# [PROBLEM REQUIREMENTS]
In the passage on PM2.5 monitoring, reproduce the text from "Continuous monitoring of" to "in PM2.5 measurement.".

# [READING PASSAGE]
※

Continuous monitoring of PM2.5 is therefore necessary to understand the local air quality, emission control strategies, and impacts regulations have on their concentrations. In this effort, chemical speciation must accompany mass concentration measurements to understand their source contributions, how they change over time, and evaluate our capability to simulate their emission, transport, and photochemistry in air quality models. In this talk, I describe the current state-of-the-art for PM2.5 chemical speciation monitoring, and introduce a low-cost, chemically informative technique based on Fourier Infrared Transform (FTIR) spectroscopy that can augment current practices in PM2.5 measurement.

※

Saved data entries:
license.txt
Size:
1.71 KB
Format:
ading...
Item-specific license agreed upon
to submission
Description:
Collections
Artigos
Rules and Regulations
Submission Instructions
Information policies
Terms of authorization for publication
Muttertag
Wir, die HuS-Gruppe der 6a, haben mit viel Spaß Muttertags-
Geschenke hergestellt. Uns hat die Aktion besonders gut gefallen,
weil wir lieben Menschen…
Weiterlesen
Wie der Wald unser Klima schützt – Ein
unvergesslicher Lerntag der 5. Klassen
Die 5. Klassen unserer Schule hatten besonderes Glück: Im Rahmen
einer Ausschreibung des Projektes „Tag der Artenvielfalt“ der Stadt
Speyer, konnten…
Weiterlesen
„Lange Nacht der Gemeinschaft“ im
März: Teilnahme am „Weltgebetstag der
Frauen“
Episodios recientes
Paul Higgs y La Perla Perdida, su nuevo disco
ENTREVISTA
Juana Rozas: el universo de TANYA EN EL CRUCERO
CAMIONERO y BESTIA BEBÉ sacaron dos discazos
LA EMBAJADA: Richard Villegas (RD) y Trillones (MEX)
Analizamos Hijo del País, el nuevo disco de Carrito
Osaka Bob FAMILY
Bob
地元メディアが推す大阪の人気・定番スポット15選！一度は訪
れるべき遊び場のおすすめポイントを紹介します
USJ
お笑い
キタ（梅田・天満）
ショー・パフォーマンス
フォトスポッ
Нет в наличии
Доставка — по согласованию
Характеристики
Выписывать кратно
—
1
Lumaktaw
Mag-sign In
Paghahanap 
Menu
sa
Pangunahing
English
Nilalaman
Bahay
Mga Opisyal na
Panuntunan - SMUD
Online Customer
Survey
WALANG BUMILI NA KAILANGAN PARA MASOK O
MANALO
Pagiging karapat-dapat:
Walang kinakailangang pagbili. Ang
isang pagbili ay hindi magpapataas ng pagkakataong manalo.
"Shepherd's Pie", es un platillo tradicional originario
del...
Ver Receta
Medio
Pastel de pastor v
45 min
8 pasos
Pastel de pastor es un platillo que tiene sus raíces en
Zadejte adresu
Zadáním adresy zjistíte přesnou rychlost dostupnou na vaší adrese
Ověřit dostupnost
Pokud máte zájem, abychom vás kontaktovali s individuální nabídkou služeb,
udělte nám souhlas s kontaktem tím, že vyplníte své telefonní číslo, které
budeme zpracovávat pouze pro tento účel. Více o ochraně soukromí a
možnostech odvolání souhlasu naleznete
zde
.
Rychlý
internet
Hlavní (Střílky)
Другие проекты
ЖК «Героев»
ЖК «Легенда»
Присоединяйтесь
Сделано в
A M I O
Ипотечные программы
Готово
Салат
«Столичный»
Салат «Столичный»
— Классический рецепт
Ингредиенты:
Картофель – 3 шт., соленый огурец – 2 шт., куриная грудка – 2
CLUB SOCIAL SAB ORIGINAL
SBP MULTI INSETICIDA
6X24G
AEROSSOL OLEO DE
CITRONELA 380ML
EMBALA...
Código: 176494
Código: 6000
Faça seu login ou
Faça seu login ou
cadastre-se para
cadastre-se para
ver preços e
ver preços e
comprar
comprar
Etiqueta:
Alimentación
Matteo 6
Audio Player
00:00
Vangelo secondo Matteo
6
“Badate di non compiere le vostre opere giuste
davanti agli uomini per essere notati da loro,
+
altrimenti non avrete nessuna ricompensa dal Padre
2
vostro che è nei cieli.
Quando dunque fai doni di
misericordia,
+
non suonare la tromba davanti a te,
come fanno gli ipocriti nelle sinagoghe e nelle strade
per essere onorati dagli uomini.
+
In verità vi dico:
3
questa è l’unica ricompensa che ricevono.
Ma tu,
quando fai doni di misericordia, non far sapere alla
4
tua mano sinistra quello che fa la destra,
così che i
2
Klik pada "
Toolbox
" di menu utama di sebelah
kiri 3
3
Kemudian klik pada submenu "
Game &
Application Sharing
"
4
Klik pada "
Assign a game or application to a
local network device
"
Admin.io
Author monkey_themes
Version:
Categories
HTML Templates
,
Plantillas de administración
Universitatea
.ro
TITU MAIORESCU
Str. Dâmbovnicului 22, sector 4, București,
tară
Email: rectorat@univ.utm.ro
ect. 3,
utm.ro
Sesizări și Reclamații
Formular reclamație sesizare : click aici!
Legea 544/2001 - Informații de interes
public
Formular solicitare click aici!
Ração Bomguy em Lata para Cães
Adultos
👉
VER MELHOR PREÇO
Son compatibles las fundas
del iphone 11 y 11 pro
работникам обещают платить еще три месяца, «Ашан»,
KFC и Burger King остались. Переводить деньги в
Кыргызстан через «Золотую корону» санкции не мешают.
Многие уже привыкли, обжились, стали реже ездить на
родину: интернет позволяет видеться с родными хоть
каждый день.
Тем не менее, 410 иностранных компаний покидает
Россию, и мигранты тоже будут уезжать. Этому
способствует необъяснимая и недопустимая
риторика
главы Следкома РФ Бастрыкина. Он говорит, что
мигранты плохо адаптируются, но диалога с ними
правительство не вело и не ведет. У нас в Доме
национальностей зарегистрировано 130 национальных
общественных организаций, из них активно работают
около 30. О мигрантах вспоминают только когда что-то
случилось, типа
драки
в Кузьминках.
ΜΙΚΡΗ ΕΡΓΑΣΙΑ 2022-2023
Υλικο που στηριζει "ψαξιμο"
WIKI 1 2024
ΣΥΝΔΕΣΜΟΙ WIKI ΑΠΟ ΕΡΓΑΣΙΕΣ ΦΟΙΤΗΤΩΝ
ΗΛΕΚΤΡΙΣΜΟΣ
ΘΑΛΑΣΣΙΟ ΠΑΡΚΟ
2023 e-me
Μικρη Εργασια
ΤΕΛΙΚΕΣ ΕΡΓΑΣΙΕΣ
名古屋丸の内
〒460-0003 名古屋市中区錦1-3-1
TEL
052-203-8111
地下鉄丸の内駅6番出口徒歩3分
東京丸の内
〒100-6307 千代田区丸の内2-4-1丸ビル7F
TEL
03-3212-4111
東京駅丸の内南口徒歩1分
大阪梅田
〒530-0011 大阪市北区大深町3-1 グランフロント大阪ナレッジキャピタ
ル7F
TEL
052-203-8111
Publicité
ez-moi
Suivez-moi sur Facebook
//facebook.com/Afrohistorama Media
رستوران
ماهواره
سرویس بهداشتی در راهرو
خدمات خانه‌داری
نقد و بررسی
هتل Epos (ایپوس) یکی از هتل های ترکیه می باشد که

※

# [TASK OUTPUT]
Continuous monitoring of PM2.5 is therefore necessary to understand the local air quality, emission control strategies, and impacts regulations have on their concentrations. In this effort, chemical speciation must accompany mass concentration measurements to understand their source contributions, how they change over time, and evaluate our capability to simulate their emission, transport, and photochemistry in air quality models. In this talk, I describe the current state-of-the-art for PM2.5 chemical speciation monitoring, and introduce a low-cost, chemically informative technique based on Fourier Infrared Transform (FTIR) spectroscopy that can augment current practices in PM2.5 measurement.